At the end of the year I was uncertain about the future. Was it worth trying to further develop my acting skills? Could I sandpaper them into something that might actually earn me a living? It seemed a dubious prospect and by this stage I knew what it was like to live on the smell of a grease paint rag. My parents provided a roof and meals (in exchange for board) but little else. Things were tight in that pre-Christmas season of ‘78.
But if you actually engage with people, stuff happens. One of the drama group was a cheerful woman named Katy who managed a shop in an eastern suburbs retail precinct called Tunstall Square. I knew she sold women’s clothes so I was initially puzzled why I was being asked whether I wanted a job.
“Not a job selling clothes, silly. We want a Santa Claus for Tunstall Square!”
Even a week of work was too good to refuse, so despite horrifying images of vomiting children and endless Christmas mall-music I signed up.
There was no mall, it really was a square, and the kids were lovely. Only those young enough to truly believe were willing to climb on a stranger’s lap and whisper secret wishes into his acrylic beard. Hovering mothers (and the occasional father) smiled encouragement to their progeny and sympathy to me. Why sympathy? Because being an outdoor Santa in the Australian summer is no easy gig. I was young and slim in those days so padding was essential for the full-bodied Santa experience. And the suit was the complete felt regalia: no board shorts and thongs here cobber! I lost so much fluid that they had to shorten the daily shifts so I didn’t pass out.
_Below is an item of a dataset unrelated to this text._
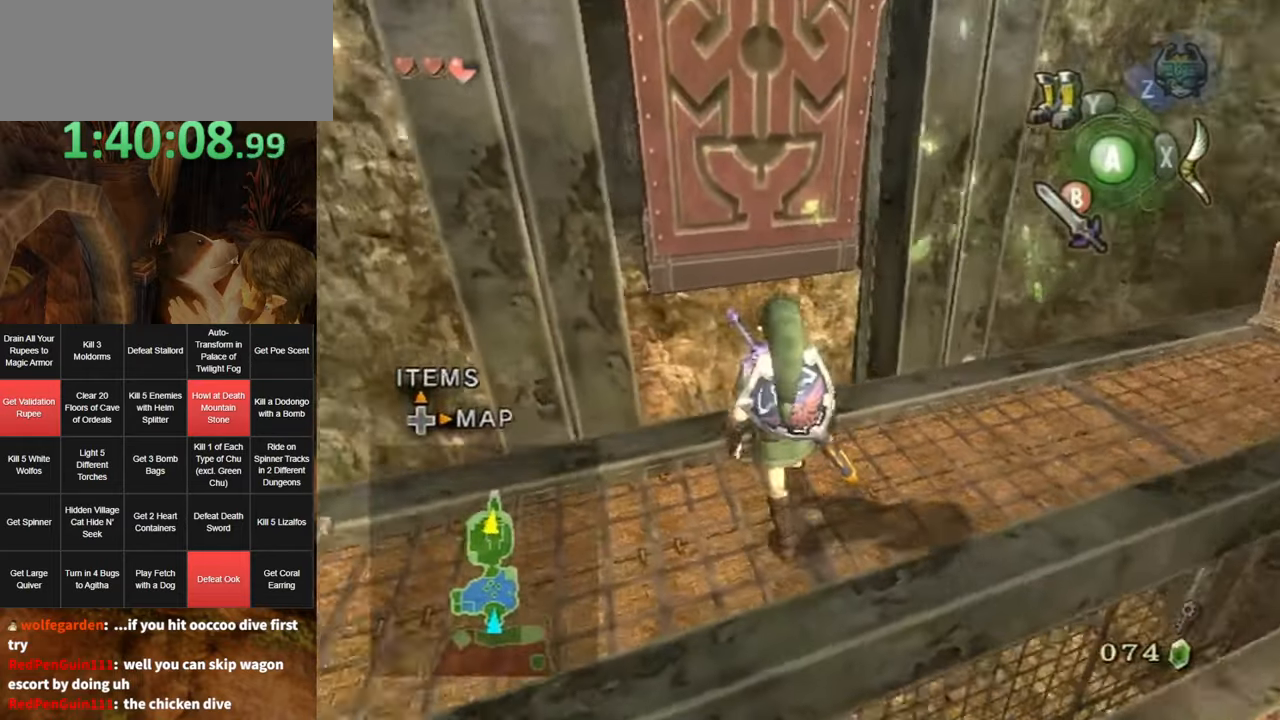
{"buttons": [], "left_stick": "center", "right_stick": "center", "events": [[34, "left_stick", "center"], [100, "right_stick", "center"], [350, "right_stick", "down-right"], [434, "right_stick", "center"]]}
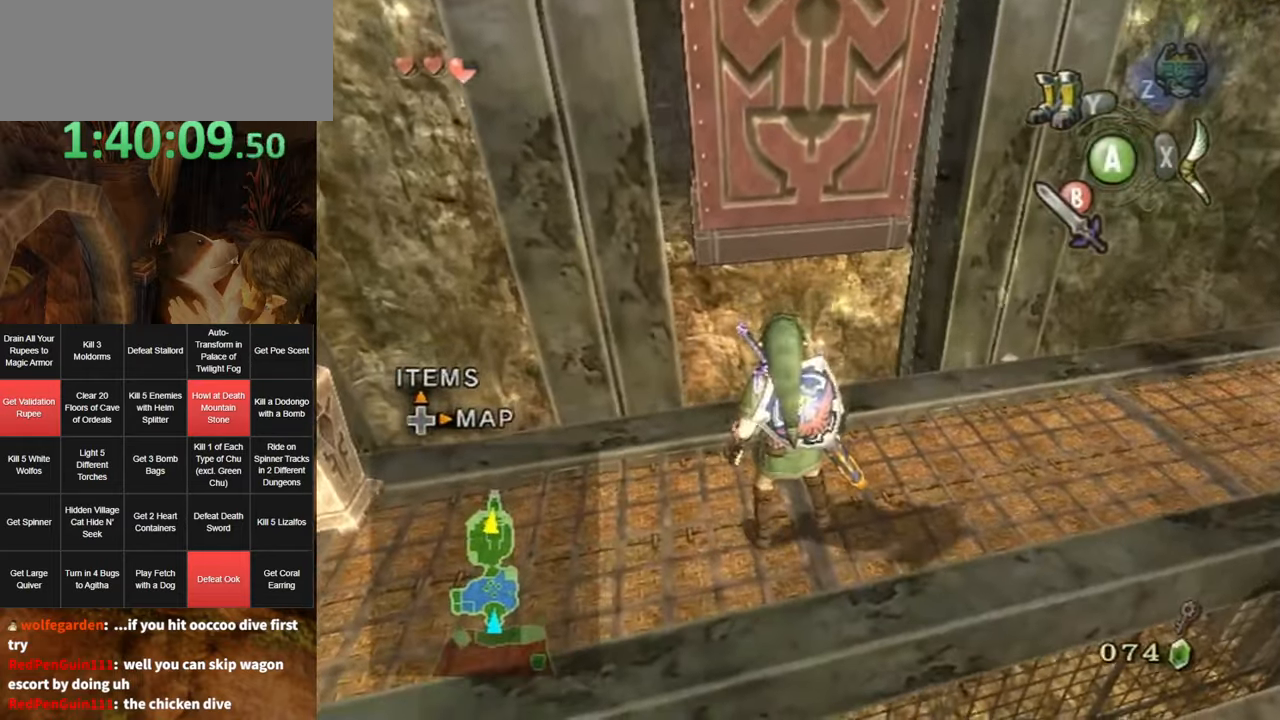
{"buttons": [], "left_stick": "center", "right_stick": "center", "events": [[100, "left_stick", "up-left"], [200, "left_stick", "center"], [334, "right_stick", "down-right"], [367, "left_stick", "up-left"], [467, "left_stick", "center"], [467, "right_stick", "center"]]}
My sonorous morning ‘Ho Ho Ho’ became, by mid-afternoon, a hoarse desert whisper. And that is with a year of voice production classes under my wide black belt. Katy the shop manager brought me drinks and took the suit home at night for a quick rinse. That December week was so hot it was always dry next morning.
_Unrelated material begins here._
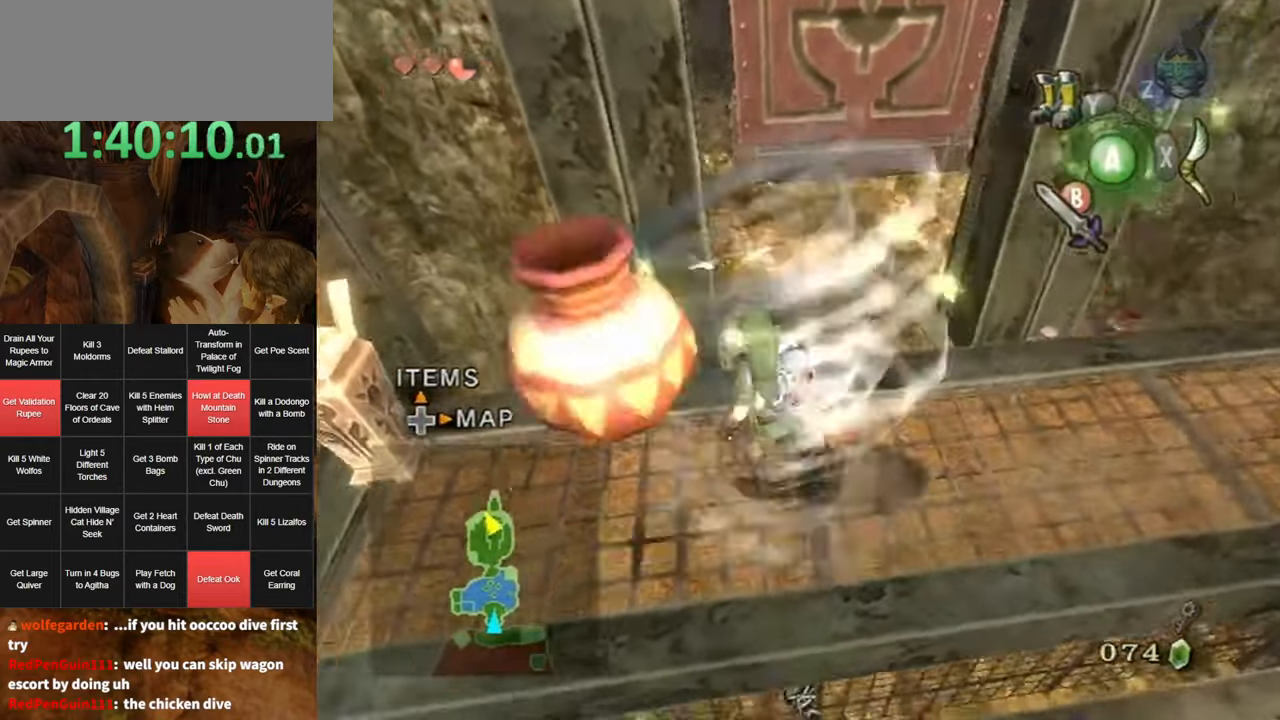
{"buttons": [], "left_stick": "center", "right_stick": "center", "events": [[250, "left_stick", "up"], [500, "left_stick", "center"]]}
Santa staggered home, drained in every sense. But before collapsing into bed I’d slump in front of the stereo and listen to an LP. And what did I spin most often? Why, the recently released seasonal LP from Aussie jazz-man Don Burrows, Cool Yule.
Yep, not content with days of Santa summer sweat and the tinny strains of canned carols emanating from the shops, most nights I played a side of Christmas jazz at home. Dazed and drifting, I laid back on the swinging flute and jaunty clarinet of the Don, ably accompanied by George Golla on guitar and Tony Ansell on electric piano and synth. Cheerful, cheeky and even politely funky in places, it eased my tinsel-tousled mind. In all likelihood I was suffering from heat stroke. But you know what? It’s still my favourite Christmas record. So much so that after drawing a blank on You Tube, I resolved to remedy that lamentable absence and assembled my first ever music video. It has been uploaded for your Yuletide enjoyment.
God rest you merry gentlemen and women, let nothing you dismay.